Companies with top scores in the McKinsey Design Index, which quantifies the business value of design, outperformed industry-benchmark growth by as much as two to one. But how exactly do you measure design? Is good design a quantifiable business metric, or is it something more serendipitous? How can businesses successfully integrate designers and design thinking into their organizations at scale?
These challenging questions were put to a panel of design experts from the global consulting firm McKinsey & Company by Fortune chief executive Alan Murray and an engaged audience of product designers, design consultants, strategists, and business owners. The session took place last Wednesday at Fortune’s Brainstorm Design conference in Singapore; McKinsey associate partners Rod Farmer and Matt Durack were joined by the firm’s experience design director, Kim Müller.
Farmer kicked off the conversation by explaining what scale actually means in this sense: “To build capabilities that enables an organization to design at a larger extent in a uniform and sustainable way.” He also went on to explain how quantifiable impact—actually measuring the impact on the bottom line—is the only way to achieve this.
The key moment for growing companies is “when the founder finally has to split roles and delegate parts of their job to other people,” Durack said. That’s when scale has the potential to become a liability.
After a quick dive into the various methods that McKinsey recommend for measuring the effectiveness of design, the audience were asked to put their own business problems to the panel. The discussion then moved on to the definition of design and a need to separate the craft of a trained designer from the application of design thinking across different business disciplines.
To give a practical example of what scaling a business using design-led thinking, Müller explained a recent project working with a pizza retailer. The pizza firm was struggling in the face of competition from delivery startups, so a small team from McKinsey went in. After five weeks, the group developed a minimum viable product—the smallest thing they could build that delivers customer value—called Pizza of the Day.
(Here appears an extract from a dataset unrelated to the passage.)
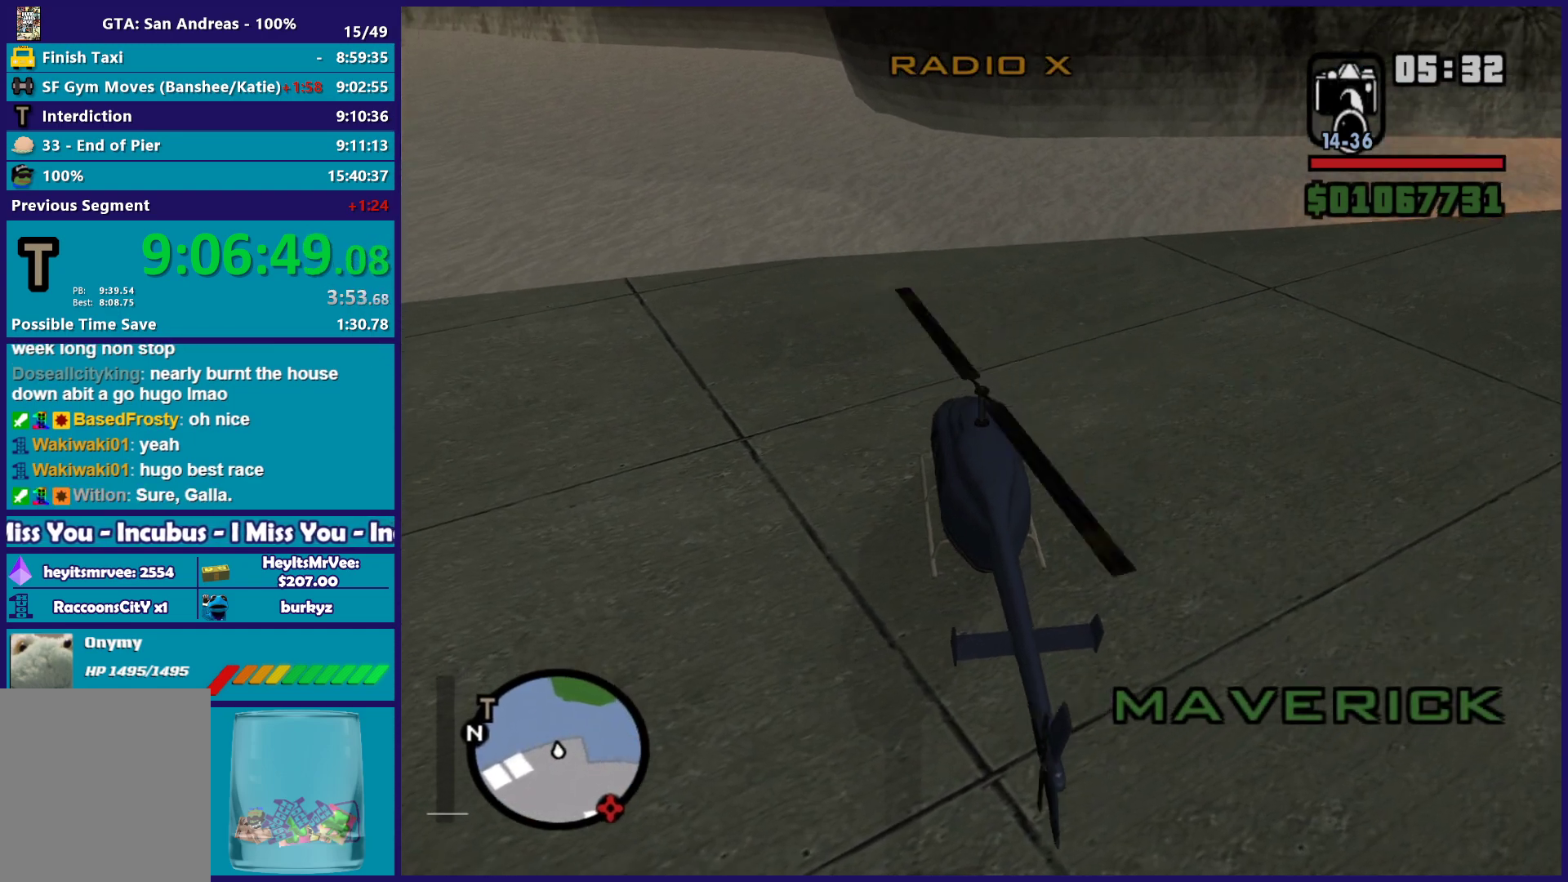
{"buttons": ["R2"], "right_stick": "up", "button_events": []}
The retailer launched the offer to 10% of customers connected to one store, then slowly honed the issues with that initial offer. (An example: They conducted A/B testing on photos of pizza and decided to reshoot all of the pizza imagery used by the business.) “By going step-by-step, we knew what we needed,” Müller said.
But scale is a means to an end, Farmer reminded his audience. “Be very clear about your strategic intent,” he said. “Why do you want to scale? Be very clear about that, and you’ll have a lot more success.”